Как–то раз, когда жаловалась, что служба выматывает, начальство придирается, на работу ездить далеко, Вранцов сказал ей полушутя:
«Давай заведем второго ребенка — дочку еще родим — и сиди дома, занимайся хозяйством, воспитанием детей… Ну, хотя бы первые годы, пока дети не подрастут…» Но Вика так посмотрела на него, словно он очень неостроумно шутит, дикую чушь несет. Женщина неслужащая, погрязшая дома с детьми, считалась в их кругу чем–то достойным жалости и убогим. Предполагалось, что она обязательно опустится, рано увянет и участь ее ужасна. «Да почему же? — пробовал спорить Вранцов. — Сама же говоришь, что трудно. Некогда даже собой заниматься, что–нибудь модное себе сшить. А тут и на себя, и на Борьку, и на все времени хватит». «Для кого мне дома–то наряжаться?» — раздраженно парировала жена. «Так для меня, значит, и наряжаться не стоит?..» — поджимал губы Вранцов. И чувствуя, что в конце концов разговор заходит куда–то не туда, недовольные друг другом, они обрывали его.

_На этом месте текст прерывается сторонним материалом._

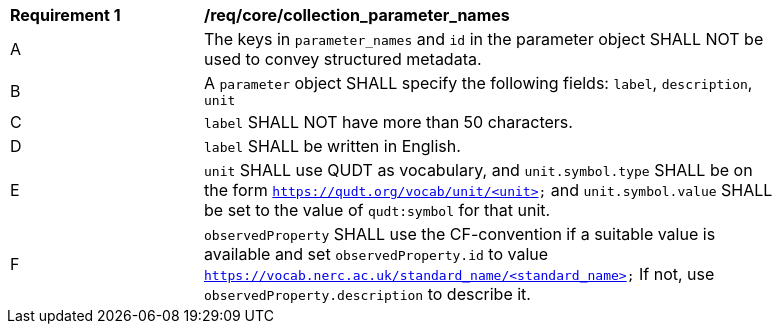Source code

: [[req_core_collection_parameter_names]]
[width="90%",cols="2,6a"]
|===
^|*Requirement {counter:req-id}* |*/req/core/collection_parameter_names*
^|A |The keys in `parameter_names` and `id` in the parameter object SHALL NOT be used to convey structured metadata.
^|B |A `parameter` object SHALL specify the following fields: `label`, `description`, `unit`
^|C |`label` SHALL NOT have more than 50 characters.
^|D |`label` SHALL be written in English.
^|E |`unit` SHALL use QUDT as vocabulary, and `unit.symbol.type` SHALL be on the form `https://qudt.org/vocab/unit/<unit>` and `unit.symbol.value` SHALL be set to the value of `qudt:symbol` for that unit.
^|F |`observedProperty` SHALL use the CF-convention if a suitable value is available and set `observedProperty.id` to value `https://vocab.nerc.ac.uk/standard_name/<standard_name>` If not, use `observedProperty.description` to describe it.
|===
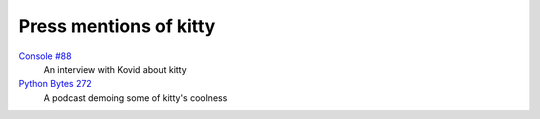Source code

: Press mentions of kitty
========================

`Console #88 <https://console.substack.com/p/console-88>`__
    An interview with Kovid about kitty

`Python Bytes 272 <https://youtu.be/8HKliSbA-gQ?t=815>`__
    A podcast demoing some of kitty's coolness
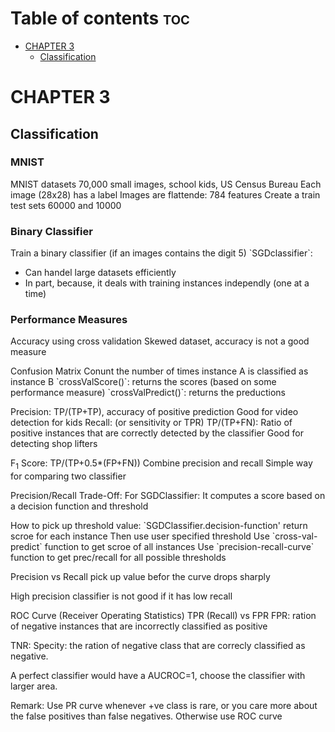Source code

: #+TITLE: 
#+AUTHOR: ATTA
#+STARTUP: overview
#+OPTIONS: toc:2

* Table of contents :toc:
- [[#chapter-3][CHAPTER 3]]
  - [[#classification][Classification]]

* CHAPTER 3
** Classification
*** MNIST
MNIST datasets
70,000 small images, school kids, US Census Bureau
Each image (28x28) has a label
Images are flattende: 784 features
Create a train test sets 60000 and 10000
*** Binary Classifier
Train a binary classifier (if an images contains the digit 5)
`SGDclassifier`:
    - Can handel large datasets efficiently
    - In part, because, it deals with training instances independly (one at a time)
*** Performance Measures
Accuracy using cross validation
    Skewed dataset, accuracy is not a good measure
    
Confusion Matrix
   Conunt the number of times instance A is classified as instance B
   `crossValScore()`: returns the scores (based on some performance measure)
   `crossValPredict()`: returns the preductions

   Precision:  TP/(TP+TP), accuracy of positive prediction
        Good for video detection for kids
   Recall: (or sensitivity or TPR)  TP/(TP+FN):
        Ratio of positive instances that are correctly detected by the classifier
        Good for detecting shop lifters

   F_1 Score:  TP/(TP+0.5*(FP+FN))
        Combine precision and recall
        Simple way for comparing two classifier

Precision/Recall Trade-Off:
    For SGDClassifier:
    It computes a score based on a decision function and threshold

How to pick up threshold value:
    `SGDClassifier.decision-function' return scroe for each instance
    Then use user specified threshold
    Use `cross-val-predict` function to get scroe of all instances
    Use `precision-recall-curve` function to get prec/recall for all
    possible thresholds

Precision vs Recall
    pick up value befor the curve drops sharply 

    High precision classifier is not good if it has low recall

ROC Curve (Receiver Operating Statistics)
    TPR (Recall) vs FPR 
    FPR: ration of negative instances that are incorrectly classified as positive

    TNR: Specity: the ration of negative class that are correcly classified as negative.

       
    A perfect classifier would have a AUCROC=1, choose the classifier with larger area.

        Remark: Use PR curve whenever +ve class is rare, or you care more about the false positives than false negatives. Otherwise use ROC curve
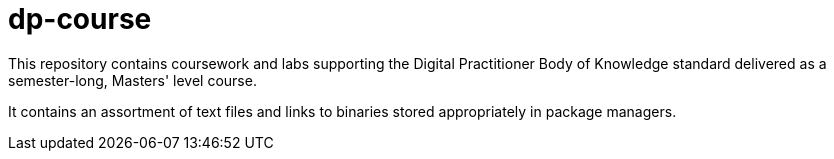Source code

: # dp-course
This repository contains coursework and labs supporting the Digital Practitioner Body of Knowledge standard delivered as a semester-long, Masters' level course. 

It contains an assortment of text files and links to binaries stored appropriately in package managers.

Эльвира Прокофьевна гордилась своей «конторой», ценила те маленькие привилегии, которые доставались там, и Вику приучила ценить. Все это были мелочи: заказы к празднику в спецбуфете, вещички, перепадавшие из «Березки», и тому подобное, но в глазах тещи они ставили ее «контору» неизмеримо выше тех организаций, где ничего подобного нет. Это как знак престижности, исключительности. Начальство свое, а также тех, кто непосредственно работал с иностранцами и тем более сам ездил за границу, она очень уважала. У нее вообще была развита эта черта: безмерно уважать все чужое, недоступное, не понятное уму и пренебрегать близким, понятным, своим. Она и Вранцова на первых порах уважала за непонятную науку, которой он занимался, за его кандидатский диплом, но как привыкла, когда стал для нее своим и понятным, то и наука тоже сделалась занятием никчемным в ее глазах. Она и за полковника своего вышла замуж когда–то лишь потому, что поразил ее в молодости своими новенькими лейтенантскими погонами. Теперь муж был куда в больших чинах, а уважала его не так, поскольку давно стал привычным, своим. Да что там, все полковники и все кандидаты мало чего стоили в ее глазах с тех пор, как один сделался мужем, а другой зятем ее.
Зато люди «Интуриста» вырастали в ее рассказах в каких–то незаурядных личностей, крупных деятелей. У нее была своя особая иерархия ценностей; в которой вранцовская кандидатская ничего не значила, а диплом МГИМО, которым обладал какой–нибудь там Пихотский, делал того причастным к сонму богов. И разубеждать ее было рискованно — ничего не добьешься, да еще и в завистники попадешь.
Этот Пихотский, старший администратор по должности, был фаворитом в тещином отделе, и она не уставала рассказывать о нем: какой он элегантный, какой воспитанный и остроумный, как часто бывает в заграничных командировках, какие сувенирчики он привозит оттуда, как дамам умеет комплименты говорить. «Желаю вам только одного: каждую секунду вашей жизни оставаться такой же обворожительной, как сегодня!» — передавала она фразу Пихотского, сказанную в день рождения какой–то сотрудницы, и повторяла несколько раз, чтобы все прочувствовали. «Ваш Пихотский напоминает мне капитана Кука», —
комментировал эти рассказы Вранцов. «Почему?» — удивлялась Вика. — «Он тоже привозил папуасам блестящие безделушки, и они его за это любили». Вика пожимала плечами. Она не разделяла столь уж восторженного отношения мамаши к Пихотскому, но тоже считала его незаурядным мужчиной.
Устав от суеты, от забот, от слишком тесного общения с тещей, устав от многого в жизни, Вранцов жил надеждами на квартиру, на перемены, связанные со своим новым жильем. В новой квартире и жизнь другая пойдет: будет порядок в домашних делах, семья соберется под одной крышей. И Борькиным воспитанием можно будет как следует заняться (растет парень — пора), и Вика немного отдохнет, посвежеет. А там, глядишь, и до заветной тетради, что в дальнем ящике стола, руки дойдут. Скоро, очень скоро он запрется наконец в своем домашнем кабинете, где целая стенка будет смотреть на него корешками подобранных книг, где лампа с зеленым абажуром, удобный стол, уютное кресло, — и начнется работа для души, пойдет страница за страницей давно задуманная книга.